What you have to do
Leave the pictures out. Return all other data exactly.

Supplied entries
• • • • •
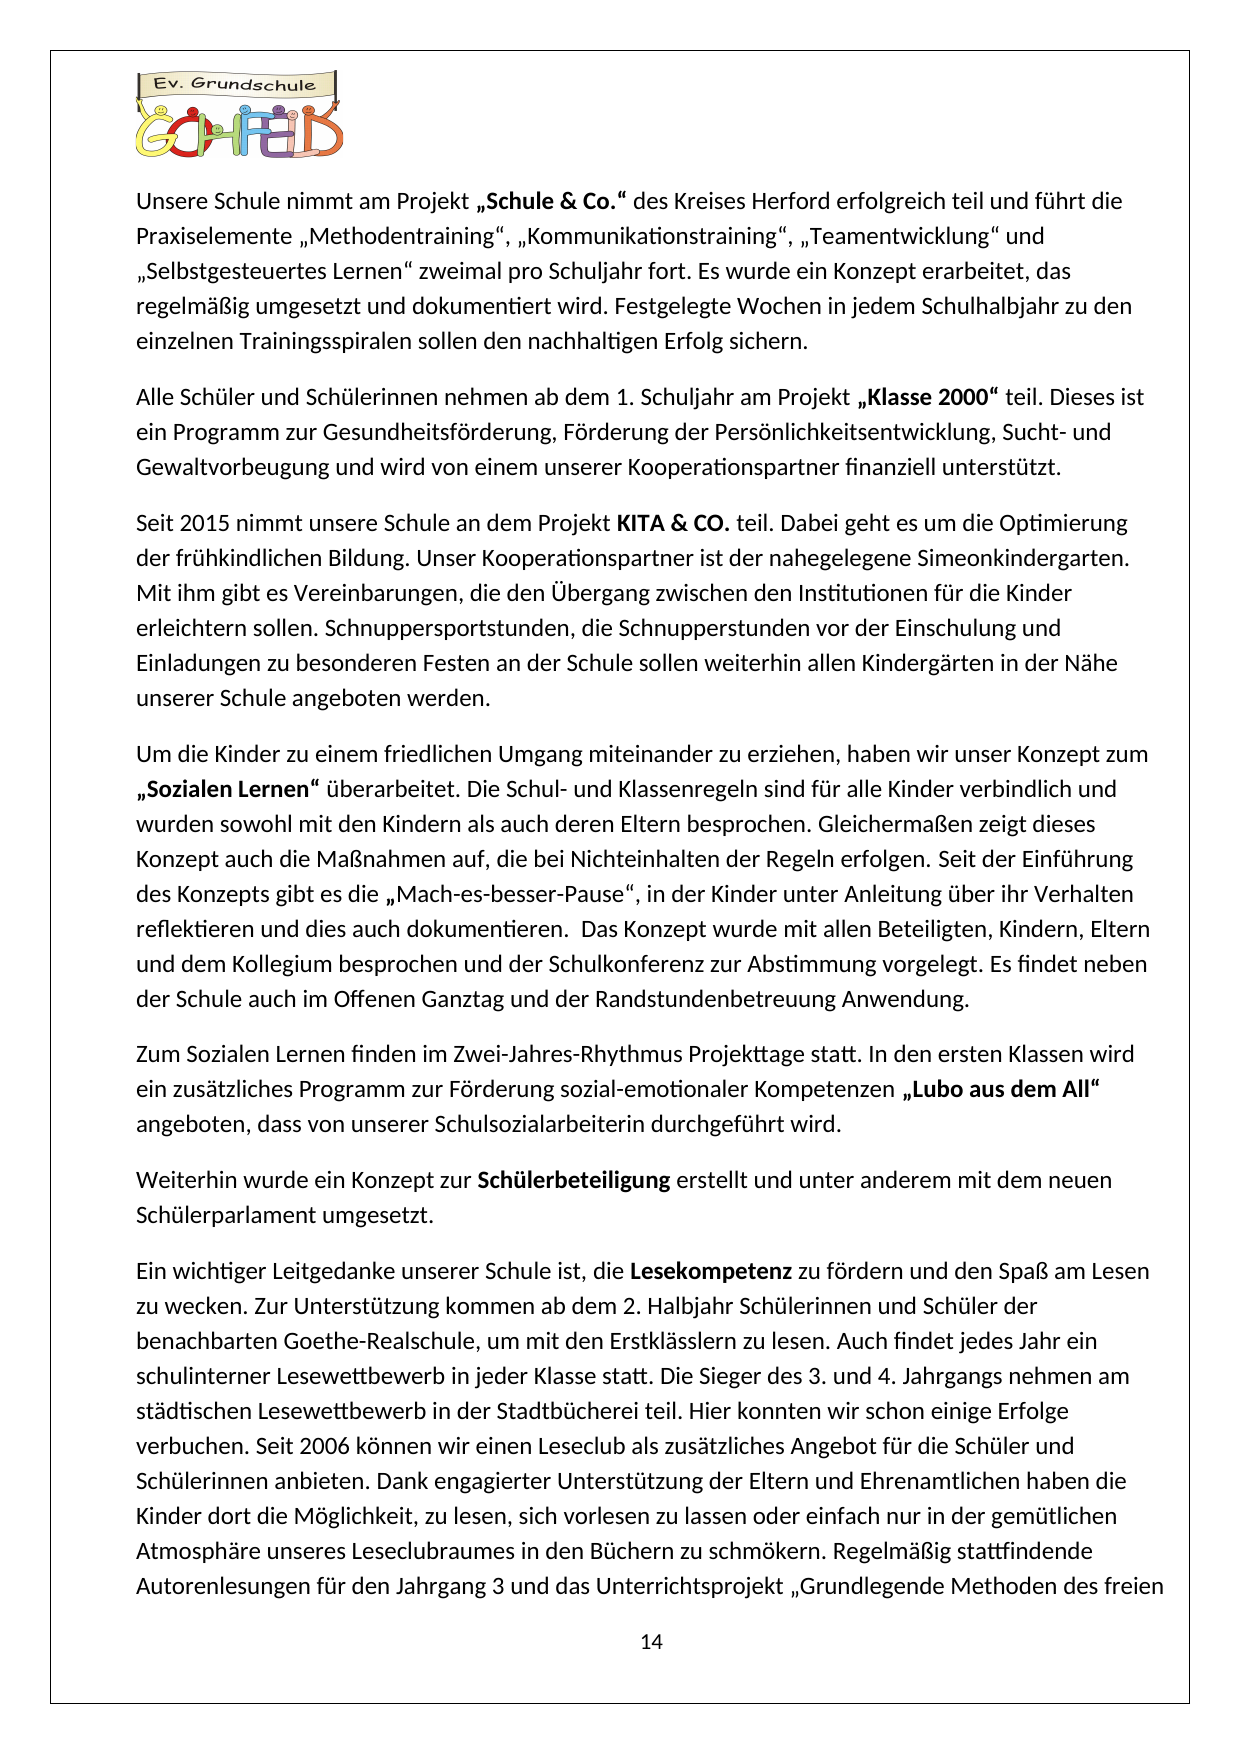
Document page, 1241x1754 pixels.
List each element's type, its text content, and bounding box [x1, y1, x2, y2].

text Zum Sozialen Lernen finden im Zwei-Jahres-Rhythmus Projekttage statt. In den ersten Klassen wird ein zusätzliches Programm zur Förderung sozial-emotionaler Kompetenzen „Lubo aus dem All“ angeboten, dass von unserer Schulsozialarbeiterin durchgeführt wird. [136, 1039, 1167, 1139]
text Um die Kinder zu einem friedlichen Umgang miteinander zu erziehen, haben wir unser Konzept zum „Sozialen Lernen“ überarbeitet. Die Schul- und Klassenregeln sind für alle Kinder verbindlich und wurden sowohl mit den Kindern als auch deren Eltern besprochen. Gleichermaßen zeigt dieses Konzept auch die Maßnahmen auf, die bei Nichteinhalten der Regeln erfolgen. Seit der Einführung des Konzepts gibt es die „Mach-es-besser-Pause“, in der Kinder unter Anleitung über ihr Verhalten reflektieren und dies auch dokumentieren. Das Konzept wurde mit allen Beteiligten, Kindern, Eltern und dem Kollegium besprochen und der Schulkonferenz zur Abstimmung vorgelegt. Es findet neben der Schule auch im Offenen Ganztag und der Randstundenbetreuung Anwendung. [136, 738, 1167, 1013]
text Seit 2015 nimmt unsere Schule an dem Projekt KITA & CO. teil. Dabei geht es um die Optimierung der frühkindlichen Bildung. Unser Kooperationspartner ist der nahegelegene Simeonkindergarten. Mit ihm gibt es Vereinbarungen, die den Übergang zwischen den Institutionen für die Kinder erleichtern sollen. Schnuppersportstunden, die Schnupperstunden vor der Einschulung und Einladungen zu besonderen Festen an der Schule sollen weiterhin allen Kindergärten in der Nähe unserer Schule angeboten werden. [136, 507, 1167, 712]
text Unsere Schule nimmt am Projekt „Schule & Co.“ des Kreises Herford erfolgreich teil und führt die Praxiselemente „Methodentraining“, „Kommunikationstraining“, „Teamentwicklung“ und „Selbstgesteuertes Lernen“ zweimal pro Schuljahr fort. Es wurde ein Konzept erarbeitet, das regelmäßig umgesetzt und dokumentiert wird. Festgelegte Wochen in jedem Schulhalbjahr zu den einzelnen Trainingsspiralen sollen den nachhaltigen Erfolg sichern. [136, 185, 1167, 356]
picture [135, 70, 344, 158]
text Ein wichtiger Leitgedanke unserer Schule ist, die Lesekompetenz zu fördern und den Spaß am Lesen zu wecken. Zur Unterstützung kommen ab dem 2. Halbjahr Schülerinnen und Schüler der benachbarten Goethe-Realschule, um mit den Erstklässlern zu lesen. Auch findet jedes Jahr ein schulinterner Lesewettbewerb in jeder Klasse statt. Die Sieger des 3. und 4. Jahrgangs nehmen am städtischen Lesewettbewerb in der Stadtbücherei teil. Hier konnten wir schon einige Erfolge verbuchen. Seit 2006 können wir einen Leseclub als zusätzliches Angebot für die Schüler und Schülerinnen anbieten. Dank engagierter Unterstützung der Eltern und Ehrenamtlichen haben die Kinder dort die Möglichkeit, zu lesen, sich vorlesen zu lassen oder einfach nur in der gemütlichen Atmosphäre unseres Leseclubraumes in den Büchern zu schmökern. Regelmäßig stattfindende Autorenlesungen für den Jahrgang 3 und das Unterrichtsprojekt „Grundlegende Methoden des freien Sprechens“ mit Dieter Grell ergänzen dieses Angebot. Im Jahrgang 4 erhält jedes Kind zum „Welttag des Buches“ einen Büchergutschein der Stiftung Lesen, den die Klassenlehrerinnen bestellen und einlösen. Mit finanzieller Unterstützung unseres Fördervereins finden regelmäßig Autorenlesungen für die Kinder statt. [136, 1255, 1167, 1601]
text Alle Schüler und Schülerinnen nehmen ab dem 1. Schuljahr am Projekt „Klasse 2000“ teil. Dieses ist ein Programm zur Gesundheitsförderung, Förderung der Persönlichkeitsentwicklung, Sucht- und Gewaltvorbeugung und wird von einem unserer Kooperationspartner finanziell unterstützt. [136, 381, 1167, 482]
text Weiterhin wurde ein Konzept zur Schülerbeteiligung erstellt und unter anderem mit dem neuen Schülerparlament umgesetzt. [136, 1164, 1167, 1230]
• • • • •
Answer area
Document page, 1241x1754 pixels.
List each element's type, its text content, and bounding box [x1, y1, x2, y2].

text Zum Sozialen Lernen finden im Zwei-Jahres-Rhythmus Projekttage statt. In den ersten Klassen wird ein zusätzliches Programm zur Förderung sozial-emotionaler Kompetenzen „Lubo aus dem All“ angeboten, dass von unserer Schulsozialarbeiterin durchgeführt wird. [136, 1039, 1167, 1139]
text Um die Kinder zu einem friedlichen Umgang miteinander zu erziehen, haben wir unser Konzept zum „Sozialen Lernen“ überarbeitet. Die Schul- und Klassenregeln sind für alle Kinder verbindlich und wurden sowohl mit den Kindern als auch deren Eltern besprochen. Gleichermaßen zeigt dieses Konzept auch die Maßnahmen auf, die bei Nichteinhalten der Regeln erfolgen. Seit der Einführung des Konzepts gibt es die „Mach-es-besser-Pause“, in der Kinder unter Anleitung über ihr Verhalten reflektieren und dies auch dokumentieren. Das Konzept wurde mit allen Beteiligten, Kindern, Eltern und dem Kollegium besprochen und der Schulkonferenz zur Abstimmung vorgelegt. Es findet neben der Schule auch im Offenen Ganztag und der Randstundenbetreuung Anwendung. [136, 738, 1167, 1013]
text Seit 2015 nimmt unsere Schule an dem Projekt KITA & CO. teil. Dabei geht es um die Optimierung der frühkindlichen Bildung. Unser Kooperationspartner ist der nahegelegene Simeonkindergarten. Mit ihm gibt es Vereinbarungen, die den Übergang zwischen den Institutionen für die Kinder erleichtern sollen. Schnuppersportstunden, die Schnupperstunden vor der Einschulung und Einladungen zu besonderen Festen an der Schule sollen weiterhin allen Kindergärten in der Nähe unserer Schule angeboten werden. [136, 507, 1167, 712]
text Unsere Schule nimmt am Projekt „Schule & Co.“ des Kreises Herford erfolgreich teil und führt die Praxiselemente „Methodentraining“, „Kommunikationstraining“, „Teamentwicklung“ und „Selbstgesteuertes Lernen“ zweimal pro Schuljahr fort. Es wurde ein Konzept erarbeitet, das regelmäßig umgesetzt und dokumentiert wird. Festgelegte Wochen in jedem Schulhalbjahr zu den einzelnen Trainingsspiralen sollen den nachhaltigen Erfolg sichern. [136, 185, 1167, 356]
picture [135, 70, 344, 158]
text Ein wichtiger Leitgedanke unserer Schule ist, die Lesekompetenz zu fördern und den Spaß am Lesen zu wecken. Zur Unterstützung kommen ab dem 2. Halbjahr Schülerinnen und Schüler der benachbarten Goethe-Realschule, um mit den Erstklässlern zu lesen. Auch findet jedes Jahr ein schulinterner Lesewettbewerb in jeder Klasse statt. Die Sieger des 3. und 4. Jahrgangs nehmen am städtischen Lesewettbewerb in der Stadtbücherei teil. Hier konnten wir schon einige Erfolge verbuchen. Seit 2006 können wir einen Leseclub als zusätzliches Angebot für die Schüler und Schülerinnen anbieten. Dank engagierter Unterstützung der Eltern und Ehrenamtlichen haben die Kinder dort die Möglichkeit, zu lesen, sich vorlesen zu lassen oder einfach nur in der gemütlichen Atmosphäre unseres Leseclubraumes in den Büchern zu schmökern. Regelmäßig stattfindende Autorenlesungen für den Jahrgang 3 und das Unterrichtsprojekt „Grundlegende Methoden des freien Sprechens“ mit Dieter Grell ergänzen dieses Angebot. Im Jahrgang 4 erhält jedes Kind zum „Welttag des Buches“ einen Büchergutschein der Stiftung Lesen, den die Klassenlehrerinnen bestellen und einlösen. Mit finanzieller Unterstützung unseres Fördervereins finden regelmäßig Autorenlesungen für die Kinder statt. [136, 1255, 1167, 1601]
text Alle Schüler und Schülerinnen nehmen ab dem 1. Schuljahr am Projekt „Klasse 2000“ teil. Dieses ist ein Programm zur Gesundheitsförderung, Förderung der Persönlichkeitsentwicklung, Sucht- und Gewaltvorbeugung und wird von einem unserer Kooperationspartner finanziell unterstützt. [136, 381, 1167, 482]
text Weiterhin wurde ein Konzept zur Schülerbeteiligung erstellt und unter anderem mit dem neuen Schülerparlament umgesetzt. [136, 1164, 1167, 1230]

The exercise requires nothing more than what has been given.